GIVEN RECORDS:
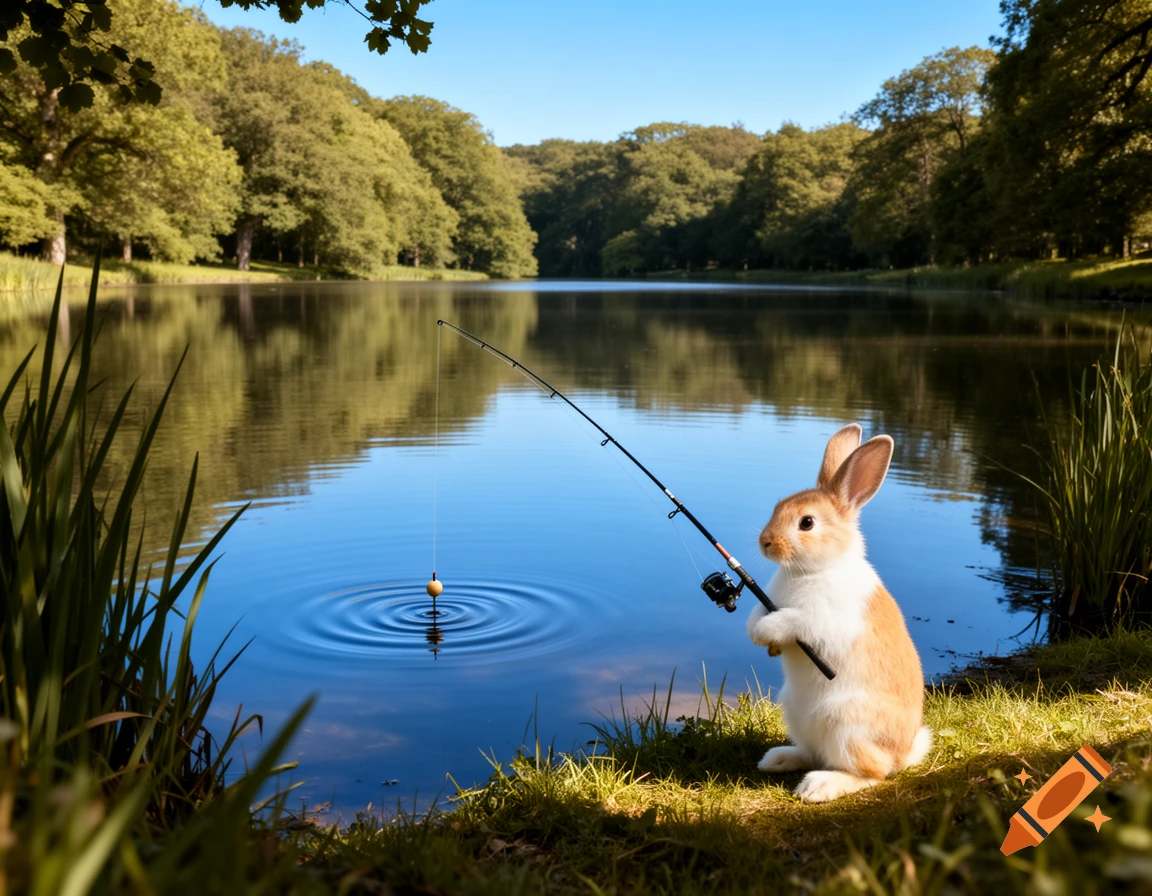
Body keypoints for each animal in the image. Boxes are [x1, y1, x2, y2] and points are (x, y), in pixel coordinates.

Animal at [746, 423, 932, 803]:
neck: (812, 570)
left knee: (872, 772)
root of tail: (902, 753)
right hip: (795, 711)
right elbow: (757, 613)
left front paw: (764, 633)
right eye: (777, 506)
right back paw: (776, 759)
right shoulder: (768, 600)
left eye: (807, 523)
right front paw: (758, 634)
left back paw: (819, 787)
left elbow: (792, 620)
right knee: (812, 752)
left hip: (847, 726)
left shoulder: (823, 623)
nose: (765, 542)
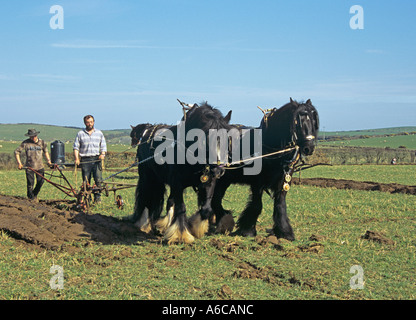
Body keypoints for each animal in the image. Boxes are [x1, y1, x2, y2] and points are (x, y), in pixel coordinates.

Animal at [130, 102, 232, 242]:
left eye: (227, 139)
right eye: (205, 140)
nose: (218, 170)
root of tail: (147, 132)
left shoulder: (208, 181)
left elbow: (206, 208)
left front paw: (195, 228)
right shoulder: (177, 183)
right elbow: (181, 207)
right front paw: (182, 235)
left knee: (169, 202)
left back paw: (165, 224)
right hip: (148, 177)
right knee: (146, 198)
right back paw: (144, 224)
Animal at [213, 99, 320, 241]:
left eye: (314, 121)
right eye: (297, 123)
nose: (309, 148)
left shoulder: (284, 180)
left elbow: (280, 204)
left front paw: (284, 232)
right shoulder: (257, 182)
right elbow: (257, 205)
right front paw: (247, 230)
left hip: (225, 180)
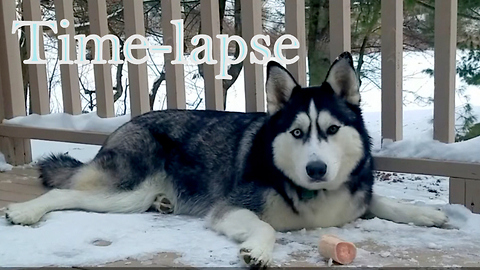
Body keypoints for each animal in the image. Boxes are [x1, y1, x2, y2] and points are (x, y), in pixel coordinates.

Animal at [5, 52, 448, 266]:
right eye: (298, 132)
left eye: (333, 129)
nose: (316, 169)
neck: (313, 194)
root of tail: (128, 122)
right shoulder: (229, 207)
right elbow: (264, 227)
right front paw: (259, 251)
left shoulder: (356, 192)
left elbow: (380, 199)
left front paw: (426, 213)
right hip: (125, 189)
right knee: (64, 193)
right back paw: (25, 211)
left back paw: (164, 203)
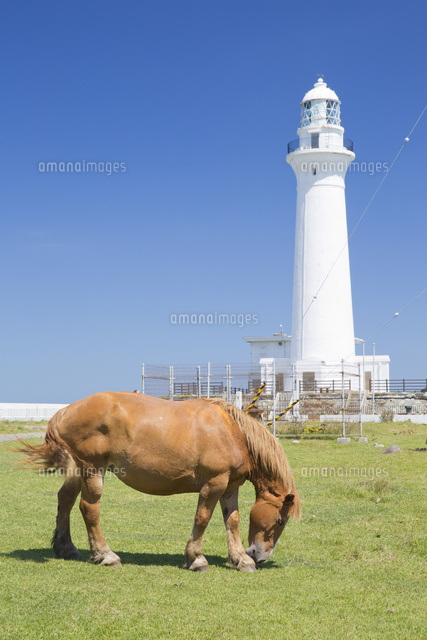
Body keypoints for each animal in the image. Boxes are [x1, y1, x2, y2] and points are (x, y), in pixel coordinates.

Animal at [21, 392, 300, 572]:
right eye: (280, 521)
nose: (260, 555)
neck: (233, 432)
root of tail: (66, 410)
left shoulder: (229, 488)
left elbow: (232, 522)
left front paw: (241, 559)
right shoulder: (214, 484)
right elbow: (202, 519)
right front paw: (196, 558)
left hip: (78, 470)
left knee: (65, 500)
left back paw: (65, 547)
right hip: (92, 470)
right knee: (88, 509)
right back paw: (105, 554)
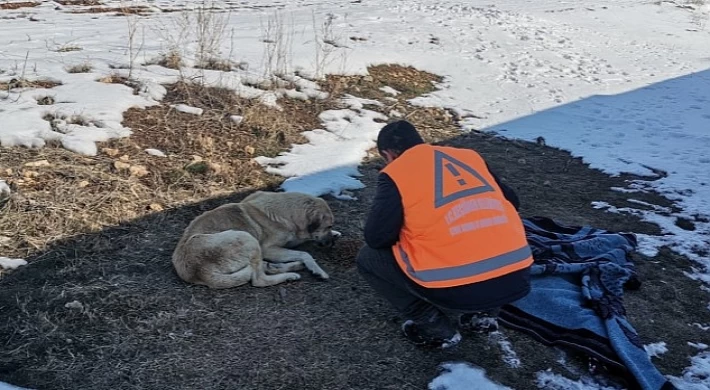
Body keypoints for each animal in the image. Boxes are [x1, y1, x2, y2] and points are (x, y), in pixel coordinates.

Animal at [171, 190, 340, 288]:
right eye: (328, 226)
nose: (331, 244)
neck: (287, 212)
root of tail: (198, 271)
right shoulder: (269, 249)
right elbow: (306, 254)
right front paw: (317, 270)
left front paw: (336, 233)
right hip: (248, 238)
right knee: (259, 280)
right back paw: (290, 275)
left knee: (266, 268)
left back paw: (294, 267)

ABOUT THIS TASK:
The answer must consist solely of the number of lines in the listing that include the string "elbow".

FINAL ANSWER:
11